Arrival of new French president raises hopes for successful restructuring as Airbus pushed to first quarter losses

EADS is battling with massive first quarter losses caused by charges related to Airbus's Power8 restructuring plan, even as the arrival of Nicolas Sarkozy as France's new president is increasing confidence that controversial measures to get the manufacturer back on track will be pushed through.

A €688 million ($927 million) Power8 restructuring provision pushed Airbus to a €69 million first-quarter loss compared with €684 million earnings before interest and tax for the same period in 2006, despite a 4% increase in revenues to €6.6 billion.

And the situation is likely to worsen later in the year for Airbus: the company says that in the first quarter "EBIT was supported by a positive volume effect and the impact of a more favourable aircraft mix.

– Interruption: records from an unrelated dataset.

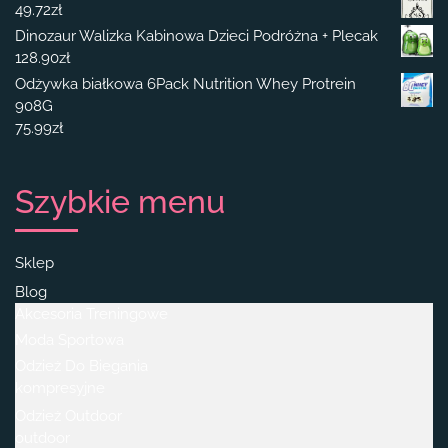
49.72
zł
Dinozaur Walizka Kabinowa Dzieci Podróżna + Plecak
128.90
zł
Odżywka białkowa 6Pack Nutrition Whey Protrein
908G
75.99
zł
Szybkie menu
Sklep
Blog
Akcesoria Treningowe
Moda Sportowa
Odzież Do Biegania
kompresyjne
Odzież Outdoor
outdoor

Airbus's later 2007 quarters' EBIT will suffer greater impact than the first quarter from less favourable euro to dollar rates, lower margins per aircraft and higher research and development expenses and A350 transition costs".

But sources close to EADS see "business-friendly" Sarkozy's victory over socialist candidate Ségolène Royal as a positive development for a company that is facing union opposition and national political sensitivities over its restructuring plans. Parent company EADS insists the implementation of Power8 is progressing. "Cost-reduction targets have been broken down by sites and consultations with social partners are continuing," it says. Airbus's first quarter earnings before interest and tax were also hit by A380 charges and lower gains from sell-downs of customer financing assets.

But Sarkozy, who has pledged to address the corporate governance issues that have dogged EADS for some time, will have his work cut out to convince the French government that less state involvement in EADS is the only way forward. "The shareholder issue is an overcomplication no one needs," says one source.

The French government will have to come to terms with the reality that "companies are companies and politics is politics" and leave Airbus to the control of private shareholders, the source says, asking: "Do the governments want a company or an institution?"

EADS forecasts a single-digit fall in group revenues and "roughly stable" earnings for 2007. The group as a whole saw a 1% decrease in revenues to €9 billion, with earnings 89% lower at €89 million.